INDIANAPOLIS — Some people have to die before good things are said about them.

Jim Larranaga only had to make it to the Final Four.

Twenty years into a head coaching career that’s been more honorable than extraordinary, Larranaga is the star of the show this week. George Mason is the most improbable team in the Final Four in 20 years, and people can’t get enough of the Patriots. Or their coach. He’s a comedian. A resident philosopher. A one-man dance party. A symbol of all that is good in sport.

“A friend of ours said, ‘Jim’s kind of being eulogized and he didn’t have to die.’ It’s so true,” Larranaga’s wife, Liz, said Thursday. “When somebody dies, we say all these wonderful things about them. When they’re here, nobody says anything.

“How beautiful is this?” she added. “He’s so lucky right now. But he’s worked really hard for it.”

George Mason (27-7), the first 11th seed to reach the Final Four since LSU in 1986, plays third-seeded Florida (31-6) on Saturday night.

Aside from his family, friends and the true college hoops maniacs, few people knew who the 56-year-old Larranaga was until three weeks ago.

Though he has a .571 career winning percentage and was an assistant on both of Virginia’s Final Four teams, he’s not one of those coaches who chases every job that comes open with little regard for who he’s crushing along the way. He’s in his ninth season at George Mason and was at Bowling Green for 11 years before that.

And if not for a snub by the NCAA selection committee in 1997, he might still be in Ohio.

Bowling Green had won 22 games that year, its most in almost 50 years. The Falcons lost in the semifinals of the Mid-American Conference tournament, but Larranaga was certain they were still worthy of an at-large NCAA bid.

“We didn’t even get close,” Larranaga said. “I felt like I just needed to start over someplace that maybe had a little more commitment to basketball. George Mason ended up being that school.”

To most, it seemed like a lateral move. George Mason was a mid-major just like Bowling Green, a commuter school in Fairfax, Va., that was part of the Colonial Athletic Association. It was still reeling from its Paul Westhead experiment and was a distant fourth to Georgetown, Maryland and George Washington when it came to local interest.

But Larranaga believed he could turn George Mason into something special.
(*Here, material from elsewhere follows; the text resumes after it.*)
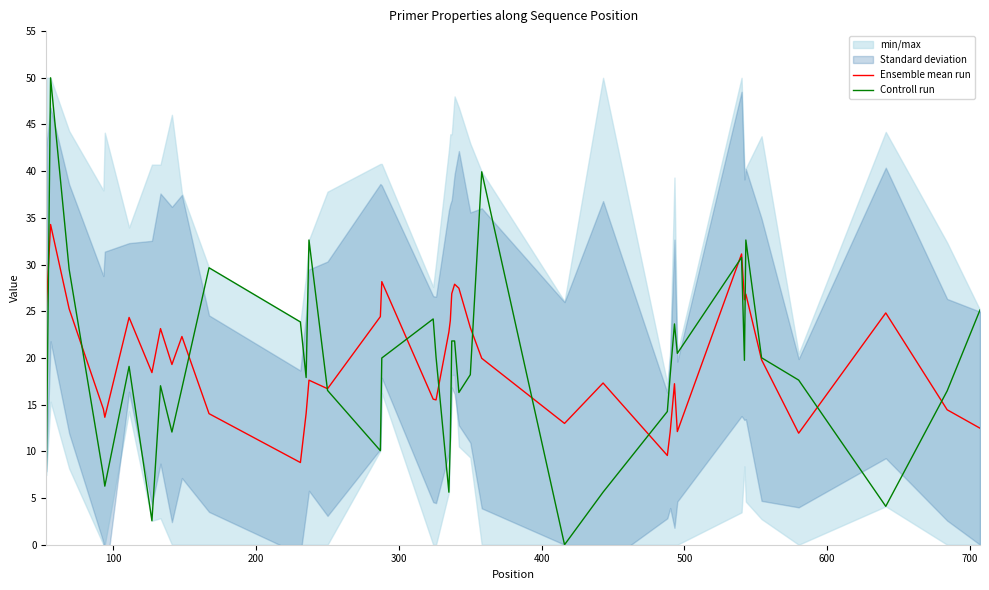

How many values in the Controll run series exceed 18?

21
“We were in a geographic location where we could get involved with more players immediately because of the fertile ground for recruiting that Washington, D.C., Maryland, Northern Virginia is,” he said. “Our philosophy is to recruit locally and build a family atmosphere. We felt like we could do that far better at George Mason than we could at Bowling Green.”

Larranaga went 9-18 his first year at George Mason. He was welcomed so warmly, though, that Liz Larranaga said it didn’t seem like an ugly season.

“From the get-go, people embraced him,” she said. “They embraced his style, they embraced his values.”

Those values can be summed up in one sentence: Everything is a positive.

Instead of scowling or screaming when his players make mistakes, he claps. Yelling at people only makes them more uptight, he reasons. He comes up with corny motivational slogans — who will forget him saying CAA stood for Connecticut Assassin Association? — and he gets his players to believe in themselves by doing it himself.

And that talk about being a family? There’s a reason both of his sons chose to play for him.

“The idea is always to build a relationship between player and coach, simply because you spend so much time with each other trying to accomplish the same things. But this goes beyond that,” said Washington Wizards guard Antonio Daniels, who played for Larranaga at Bowling Green.

“I still speak with Coach every week, and I know how great of a person he is and how much he deserves everything he’s getting right now.”

When Tony Skinn, the team’s second-leading scorer, punched an opponent in the groin during the CAA tournament, Larranaga made the tough call to suspend him for a game — knowing it might be the first game of the NCAA tournament.

“He was mad at me a little bit,” Skinn said. “But he was the one who called me more than anyone else just to make sure I was fine.”

As everyone has discovered, Larranaga can coach, too.

Despite being smaller, shorter and less deep than everyone they played, the Patriots knocked off Michigan State and North Carolina the first weekend, then stunned Connecticut, the season-long favorite to win the title, to reach the Final Four. Together, those three schools won four of the last seven NCAA titles.

Now George Mason — George Mason! — and Larranaga are two games from winning it all.

“I don’t know if words can describe how I feel,” he said. “It’s not just about our basketball program. It’s about our university. It’s about our community. It’s about our region. It’s about people identifying with the idea of a group of young kids overachieving where everybody says you can’t do what you’re doing. And yet we have.”